Pour compléter son évaluation, Sébastien propose à Ana de chausser ses lunettes connectées qui lui laissent les mains libres et d’assister à distance à son examen physique de la vache : il confirme que la vache ne présente aucune anomalie. Ana peut donc assurer à l’éleveur que la vache 3847 est en bonne santé.

Un suivi de traitement depuis le cabinet vétérinaire

Autre situation : Elise, éleveuse de bovins lait, a rendez-vous avec Sébastien, le vétérinaire traitant de son élevage, sur VetLinkPlatform. Il y a trois jours, Sébastien a vu et traité par antibiotiques sa vache 3865 pour une mammite. Le rendez-vous en ligne a été programmé pour faire un suivi de l’efficacité du traitement.

#### TÂCHE 1
Relevez tous les prénoms de personnes qui figurent dans le texte de la page.
#### TÂCHE 2
Recopiez le passage du texte de la page compris entre « Pour compléter son » et « l’efficacité du traitement. », ces mots inclus.
#### TÂCHE 3
D'après le texte de la page, pour quelle affection la vache 3865 a-t-elle reçu des antibiotiques ?

#### DONNÉES EXTRAITES
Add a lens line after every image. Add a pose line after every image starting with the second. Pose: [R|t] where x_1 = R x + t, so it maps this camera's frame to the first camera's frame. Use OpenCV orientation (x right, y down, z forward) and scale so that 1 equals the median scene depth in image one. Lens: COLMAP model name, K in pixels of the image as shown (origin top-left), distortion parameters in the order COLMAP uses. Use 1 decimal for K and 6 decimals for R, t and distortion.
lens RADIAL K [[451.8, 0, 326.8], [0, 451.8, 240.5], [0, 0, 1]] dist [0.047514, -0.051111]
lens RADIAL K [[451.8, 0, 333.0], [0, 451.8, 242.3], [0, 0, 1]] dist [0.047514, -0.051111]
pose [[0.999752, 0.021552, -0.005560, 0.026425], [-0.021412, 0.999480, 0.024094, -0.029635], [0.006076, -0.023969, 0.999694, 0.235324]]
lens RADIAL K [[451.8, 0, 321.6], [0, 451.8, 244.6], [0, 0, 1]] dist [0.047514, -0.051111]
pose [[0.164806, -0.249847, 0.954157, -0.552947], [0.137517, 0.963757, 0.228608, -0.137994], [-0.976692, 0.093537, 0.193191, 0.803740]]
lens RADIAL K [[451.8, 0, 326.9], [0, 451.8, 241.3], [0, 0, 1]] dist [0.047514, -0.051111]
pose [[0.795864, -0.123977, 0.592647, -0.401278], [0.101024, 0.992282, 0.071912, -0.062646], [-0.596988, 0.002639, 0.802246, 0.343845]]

#### RÉSULTAT 1
Sébastien, Ana, Elise

#### RÉSULTAT 2
Pour compléter son évaluation, Sébastien propose à Ana de chausser ses lunettes connectées qui lui laissent les mains libres et d’assister à distance à son examen physique de la vache : il confirme que la vache ne présente aucune anomalie. Ana peut donc assurer à l’éleveur que la vache 3847 est en bonne santé.

Un suivi de traitement depuis le cabinet vétérinaire

Autre situation : Elise, éleveuse de bovins lait, a rendez-vous avec Sébastien, le vétérinaire traitant de son élevage, sur VetLinkPlatform. Il y a trois jours, Sébastien a vu et traité par antibiotiques sa vache 3865 pour une mammite. Le rendez-vous en ligne a été programmé pour faire un suivi de l’efficacité du traitement.

#### RÉSULTAT 3
Pour une mammite.